Un grupo de profesionales de la salud cubanos arribó a la isla procedente de Jamaica, tras la decisión del gobierno jamaiquino de dar por terminado el acuerdo bilateral de cooperación sanitaria vigente desde 1976. Las autoridades cubanas organizaron un recibimiento cargado de retórica oficialista para maquillar un revés diplomático motivado por denuncias internacionales sobre las precarias condiciones laborales de las brigadas médicas.
Según el diario oficial Granma, parte del contingente llegó al Aeropuerto Internacional José Martí, en La Habana, donde fue recibido por el viceprimer ministro Eduardo Martínez Díaz y el ministro de Salud Pública, José Ángel Portal Miranda. Otro grupo arribó previamente por Santiago de Cuba. La dictadura cubana montó una escenografía más cercana a un mitin ideológico que a una bienvenida profesional, con discursos triunfalistas como el de la viceministra primera de Salud, Tania Margarita Cruz Hernández, quien aseguró que \»los humildes no olvidarán\» la labor de los galenos. Esta narrativa contrasta con la realidad de un programa cancelado en medio de cuestionamientos sobre prácticas que han sido catalogadas como esclavitud moderna.
El fin de este programa responde a las presiones internacionales y a las objeciones de Washington respecto a las condiciones bajo las que operan los médicos cubanos en el exterior. Durante una visita a Jamaica, el secretario de Estado estadounidense, Marco Rubio, clarificó que las objeciones no radican en la cooperación sanitaria en sí, sino en las condiciones laborales de las brigadas. Ante esto, el Ministerio de Relaciones Exteriores (MINREX) emitió una declaración calificando la medida de \»unilateral\» y acusando a Estados Unidos de presionar a Kingston. Sin embargo, las autoridades de la isla omitieron en su discurso que Jamaica permitirá contratar individualmente a los médicos que deseen quedarse, conforme a la legislación laboral local, liberándolos del control del Estado cubano.
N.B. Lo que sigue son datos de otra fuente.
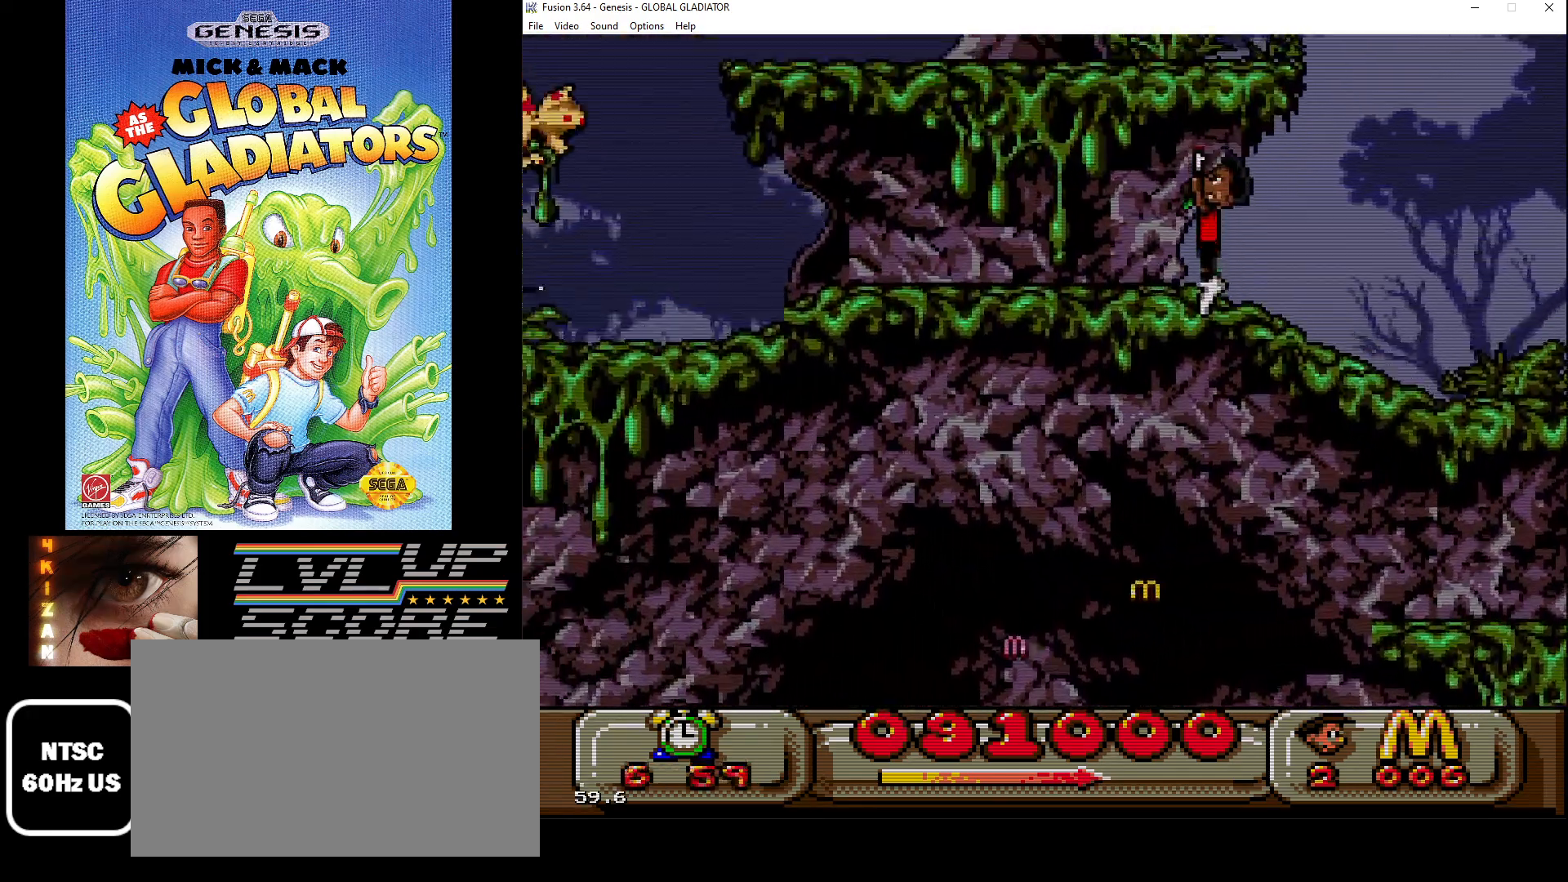
{"buttons": [], "events": [[17, "DPAD_LEFT", "up"], [33, "DPAD_LEFT", "down"], [183, "DPAD_LEFT", "up"], [333, "DPAD_LEFT", "down"], [450, "DPAD_LEFT", "up"]]}
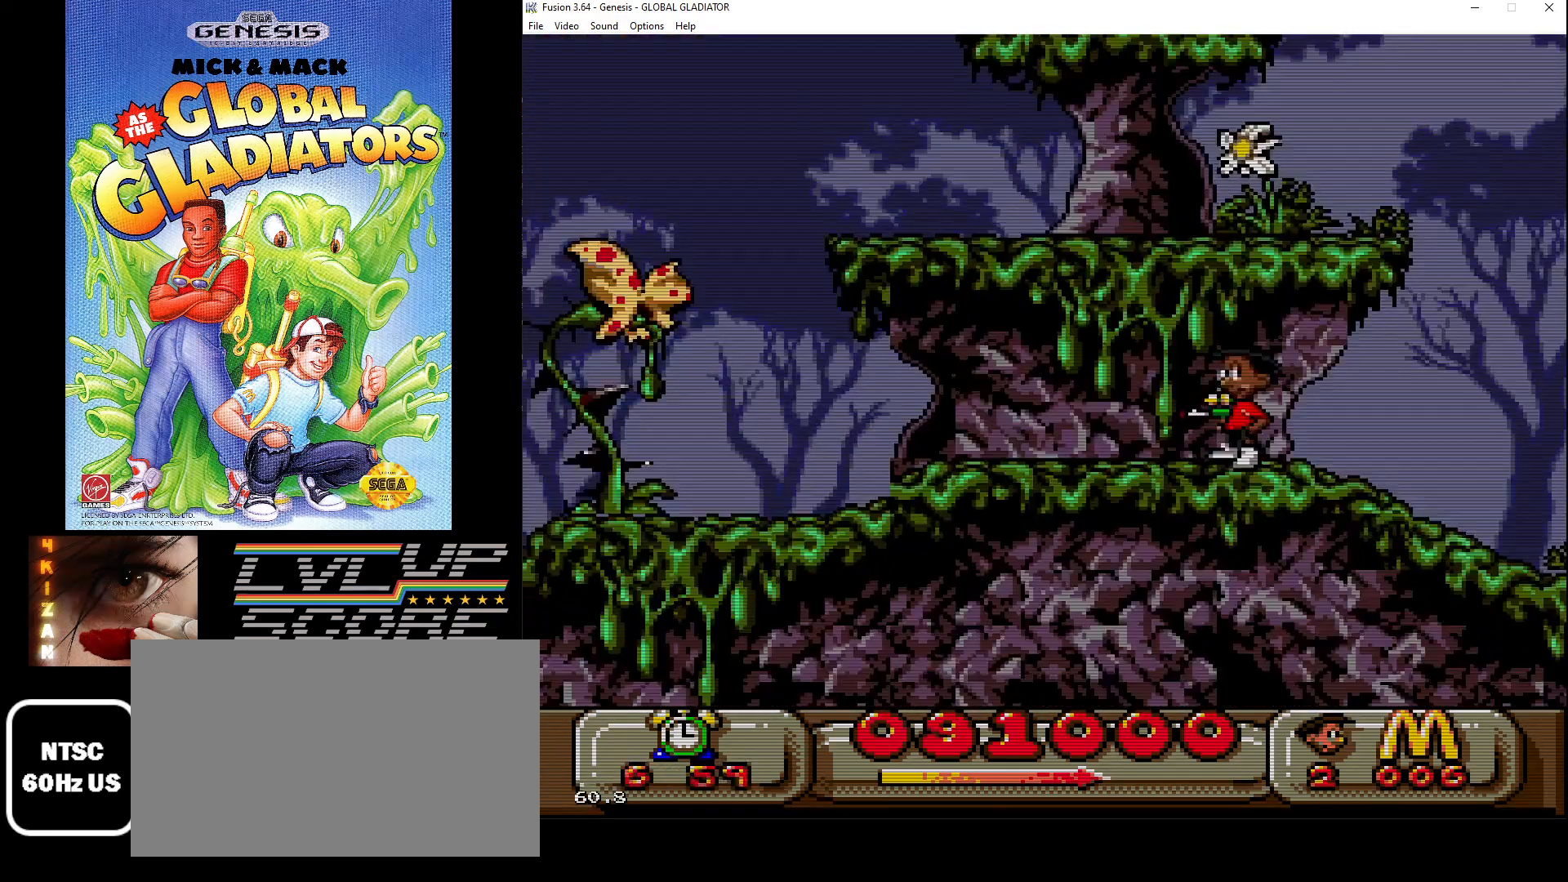
{"buttons": ["DPAD_RIGHT"], "events": [[100, "DPAD_RIGHT", "down"]]}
La exportación de servicios como pilar económico del gobierno
El comunicado oficial subrayó el impacto de la cooperación y calificó la ayuda de \»desinteresada\», una afirmación que choca frontalmente con la realidad económica del país. La exportación de servicios profesionales, principalmente médicos, representa una de las principales fuentes de divisas para el ejecutivo cubano, con ingresos estimados en unos 5.000 millones de dólares anuales. Este capital no se traduce en mejoras para el sistema sanitario nacional, sumido en un colapso profundo, ni en salarios dignos para los profesionales dentro de la isla. La confiscación de la mayor parte de los salarios de los colaboradores en el extranjero ha sido un factor determinante en la actual crisis migratoria y el éxodo masivo de personal de salud.
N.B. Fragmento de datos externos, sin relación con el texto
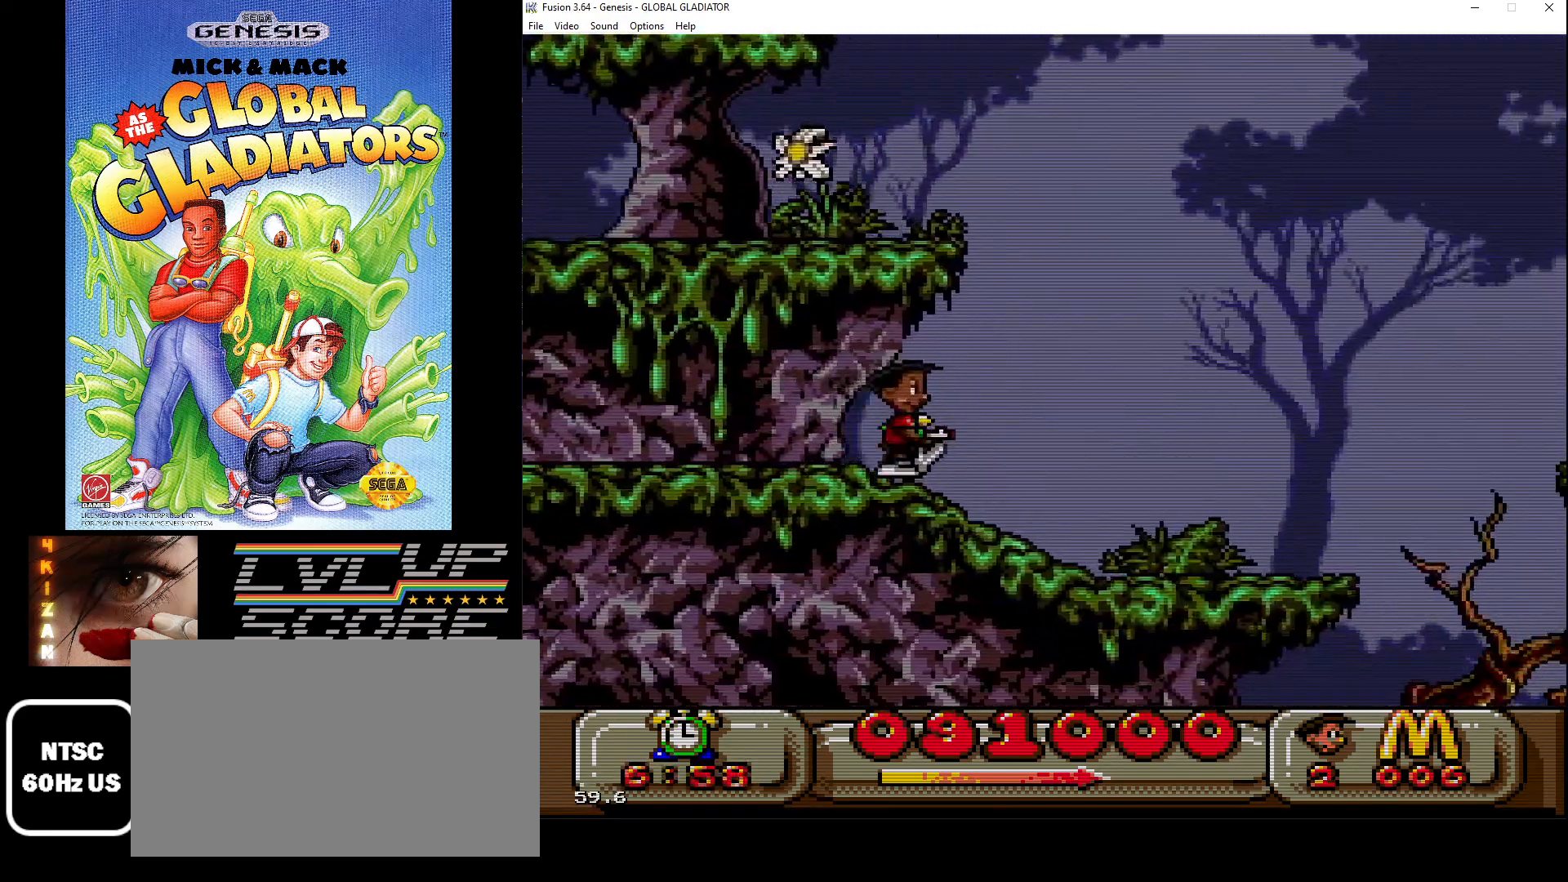
{"buttons": ["DPAD_RIGHT"], "events": []}
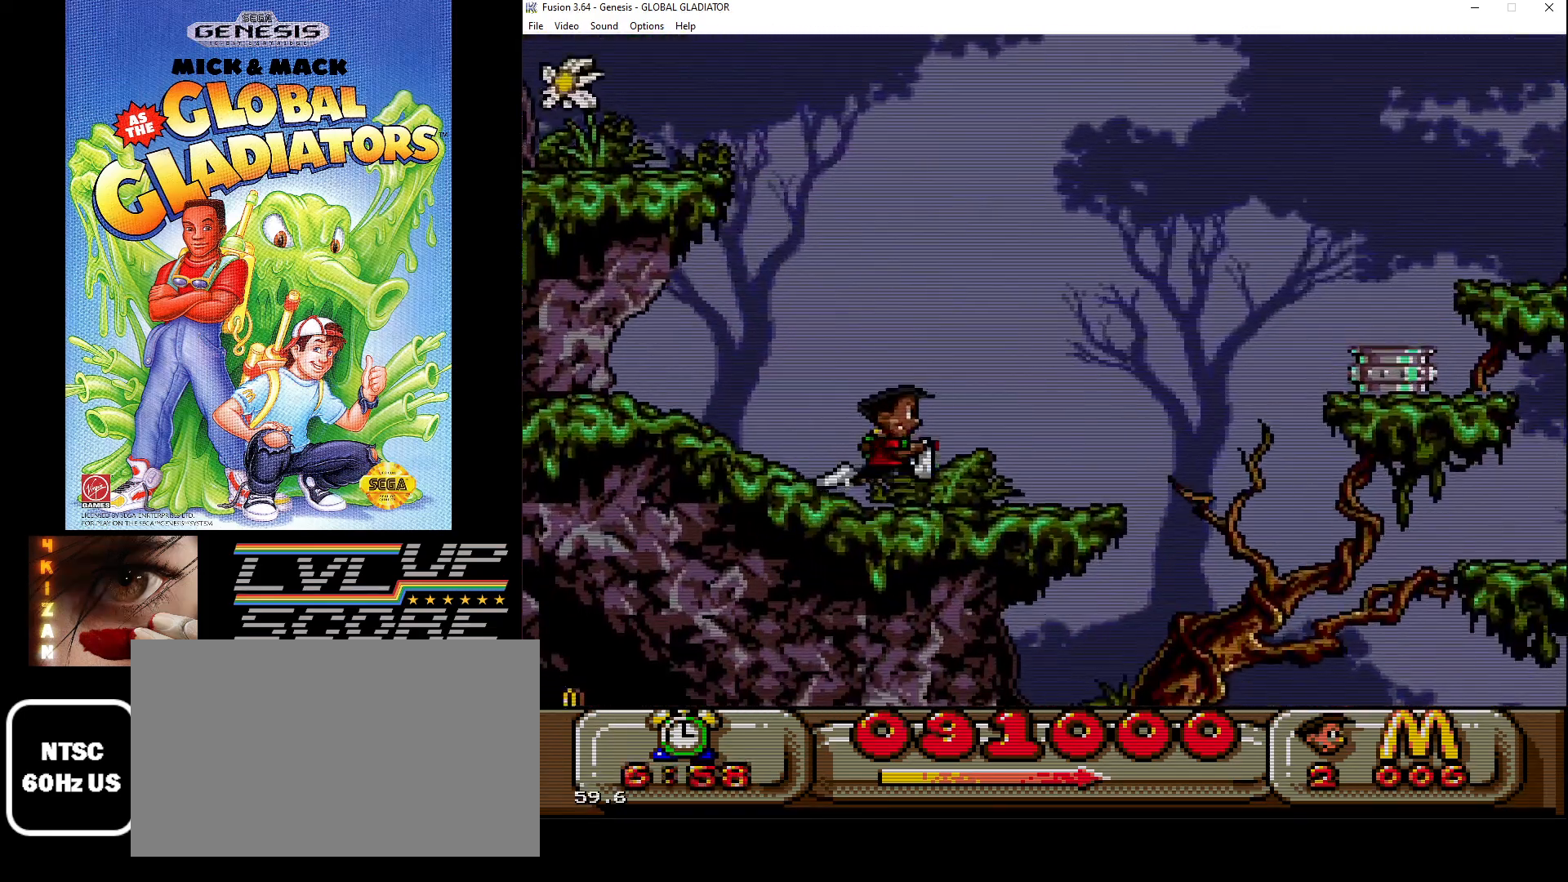
{"buttons": ["DPAD_RIGHT"], "events": []}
La cancelación de este acuerdo histórico marca un precedente crítico para la diplomacia cubana y su modelo de exportación de servicios. A futuro, la pérdida de estos mercados no solo afectará los ingresos de la cúpula en el poder, sino que podría obligar a más profesionales a buscar alternativas migratorias ante la falta de oportunidades laborales dignas en el país. La comunidad internacional mantiene la vigilancia sobre las condiciones de las brigadas médicas, lo que amenaza con precipitar la revisión de convenios similares en otras naciones de la región y evidencia el aislamiento progresivo del modelo impuesto por La Habana.